§ Set problem: Starting with the line that contains "scientific name: Tamias striatus" and going on through the end of the records, swap "common name" for "vernacular name" everywhere it appears. Give those lines again with nothing else changed.

(Dataset records)
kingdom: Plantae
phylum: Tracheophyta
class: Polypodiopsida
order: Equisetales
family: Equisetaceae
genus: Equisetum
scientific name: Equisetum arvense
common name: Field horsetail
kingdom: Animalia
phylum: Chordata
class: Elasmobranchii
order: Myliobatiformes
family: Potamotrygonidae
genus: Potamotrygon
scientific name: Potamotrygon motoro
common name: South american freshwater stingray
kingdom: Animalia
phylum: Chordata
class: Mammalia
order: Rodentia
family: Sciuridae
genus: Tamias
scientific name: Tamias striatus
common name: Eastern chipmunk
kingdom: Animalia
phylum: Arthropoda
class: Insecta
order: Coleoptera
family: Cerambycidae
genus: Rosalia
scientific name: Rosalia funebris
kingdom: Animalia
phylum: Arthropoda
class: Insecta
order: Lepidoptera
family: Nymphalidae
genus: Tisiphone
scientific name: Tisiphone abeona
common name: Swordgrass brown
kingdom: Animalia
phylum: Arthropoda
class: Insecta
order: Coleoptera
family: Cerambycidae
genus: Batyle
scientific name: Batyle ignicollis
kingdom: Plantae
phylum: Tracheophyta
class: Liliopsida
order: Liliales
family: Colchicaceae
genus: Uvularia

§ Task answer:
scientific name: Tamias striatus
vernacular name: Eastern chipmunk
kingdom: Animalia
phylum: Arthropoda
class: Insecta
order: Coleoptera
family: Cerambycidae
genus: Rosalia
scientific name: Rosalia funebris
kingdom: Animalia
phylum: Arthropoda
class: Insecta
order: Lepidoptera
family: Nymphalidae
genus: Tisiphone
scientific name: Tisiphone abeona
vernacular name: Swordgrass brown
kingdom: Animalia
phylum: Arthropoda
class: Insecta
order: Coleoptera
family: Cerambycidae
genus: Batyle
scientific name: Batyle ignicollis
kingdom: Plantae
phylum: Tracheophyta
class: Liliopsida
order: Liliales
family: Colchicaceae
genus: Uvularia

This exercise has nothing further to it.